In an era in which everyone is trying to make ends meet, why not take your chances on some DeCoster eggs? With medical and dental insurance costs on the rise, and Republicans threatening to make Swiss cheese out of the Obama health care plan, it makes sense to cut corners. Warehousing and discounting have enabled the rise of Walmart and shopping clubs like BJ’s, Costco and Sam’s. But as the Times pointed out recently, there are many people who can’t even afford to stockpile. This has accounted for the rise of the dollar store, where it’s possible to purchase very small amounts of merchandise at bargain prices (“Stores Scramble to Accommodate Budget Shoppers,” NYT, 9/21/10).
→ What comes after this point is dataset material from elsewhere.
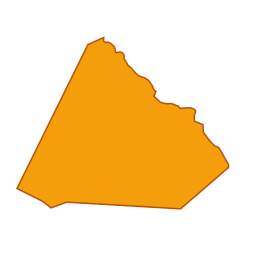 the district of Stephens, Georgia, United States of America, rotated 6°
{"feature_id": "52423323B73153598603118", "entity_name": "Stephens", "entity_type": "district", "adm_level": 2, "iso_a3": "USA", "parent_name": "United States of America", "parent_adm1": "Georgia", "projection": "equal_earth", "projection_center": [-83.254, 34.574], "detail": "fine", "context": "isolated", "style": "filled", "palette": "amber", "viewbox_px": 256, "rotation_deg": 6, "n_neighbors": 0, "source": "geoboundaries", "source_scale": "gbopen_adm2", "svg_char_len": 776}
<svg xmlns="http://www.w3.org/2000/svg" viewBox="0 0 256 256"><g transform="rotate(6 128 128)"><path d="M59.8,215.5L74.6,208.2L188.7,202.9L232.1,156.7L231.8,154.0L220.8,138.5L218.3,137.1L216.8,137.3L210.8,132.4L203.4,124.5L202.2,116.8L194.2,114.6L193.1,113.5L192.7,108.6L193.2,106.1L193.5,104.7L193.2,103.4L191.2,102.1L187.7,101.4L177.5,103.0L175.8,101.1L168.9,99.2L163.2,99.9L157.2,98.9L150.4,93.7L152.0,88.8L152.0,88.7L149.7,87.3L147.5,83.1L143.4,78.5L139.3,76.4L133.7,75.2L130.2,72.9L125.2,68.2L121.5,65.7L116.8,59.3L116.5,56.1L114.6,53.8L112.1,53.2L108.9,54.3L107.8,54.0L106.5,49.8L106.0,48.8L104.8,47.6L102.5,46.1L99.6,44.7L96.2,45.3L94.7,44.2L94.5,42.8L94.4,40.5L79.4,49.3L23.9,199.8L50.9,209.9L59.8,215.5Z" fill="#f59e0b" stroke="#b45309" stroke-width="1.5"/></g></svg>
Now, a new market is opening for seconds—tarnished and even diseased goods. Say there’s a little salmonella in my eggs, and say they have even caused deaths to elderly patients, as some did at Bird S. Coler Hospital on Roosevelt Island (“An Iowa Egg Farmer and a History of Salmonella,” NYT, 9/21/10)—what is the point of throwing the baby out with the bathwater? In fact, sometimes it makes sense to throw out the baby and save the bathwater. Here you have millions, even billions of eggs that are going down the tubes, and yet you have needy families and hungry kids. One omelet looks as good as the next, and an argument can be made that a few salmonella infected eggs mixed in with some trichinosis infected bacon can add up to a satisfying Betty Crocker style breakfast. What better way to spur cash squeezed American families on their way to prosperity? Why should it be the burden of the eggs to make sure they get there?